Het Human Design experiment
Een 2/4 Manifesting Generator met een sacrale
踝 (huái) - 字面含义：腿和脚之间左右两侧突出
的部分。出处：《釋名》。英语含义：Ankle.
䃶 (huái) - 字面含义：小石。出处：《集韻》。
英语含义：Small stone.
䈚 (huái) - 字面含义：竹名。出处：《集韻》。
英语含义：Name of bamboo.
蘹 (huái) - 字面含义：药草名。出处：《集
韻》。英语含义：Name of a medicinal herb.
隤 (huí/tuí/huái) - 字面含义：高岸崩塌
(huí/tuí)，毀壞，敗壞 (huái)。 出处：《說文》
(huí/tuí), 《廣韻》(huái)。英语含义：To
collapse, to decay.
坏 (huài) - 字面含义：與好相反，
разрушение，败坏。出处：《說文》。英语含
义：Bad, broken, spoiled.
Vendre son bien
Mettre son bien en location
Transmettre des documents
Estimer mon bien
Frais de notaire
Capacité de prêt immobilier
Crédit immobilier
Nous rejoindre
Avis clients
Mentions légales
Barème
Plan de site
---
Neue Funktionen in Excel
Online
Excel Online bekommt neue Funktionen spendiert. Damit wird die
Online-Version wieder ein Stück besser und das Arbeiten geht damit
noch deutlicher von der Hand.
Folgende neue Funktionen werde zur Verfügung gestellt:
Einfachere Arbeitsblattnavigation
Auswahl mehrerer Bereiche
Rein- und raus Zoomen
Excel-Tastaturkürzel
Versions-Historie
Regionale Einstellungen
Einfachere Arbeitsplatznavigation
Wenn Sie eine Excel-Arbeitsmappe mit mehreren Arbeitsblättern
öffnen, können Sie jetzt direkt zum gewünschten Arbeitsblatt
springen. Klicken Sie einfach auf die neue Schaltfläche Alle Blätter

Exercise instructions:
Retype exactly the lines of the data above that fall between the line with "坏 (huài) - 字面含义：與好相反，" and the line with "Plan de site", inclusive, and add nothing.

Answer to this task:
坏 (huài) - 字面含义：與好相反，
разрушение，败坏。出处：《說文》。英语含
义：Bad, broken, spoiled.
Vendre son bien
Mettre son bien en location
Transmettre des documents
Estimer mon bien
Frais de notaire
Capacité de prêt immobilier
Crédit immobilier
Nous rejoindre
Avis clients
Mentions légales
Barème
Plan de site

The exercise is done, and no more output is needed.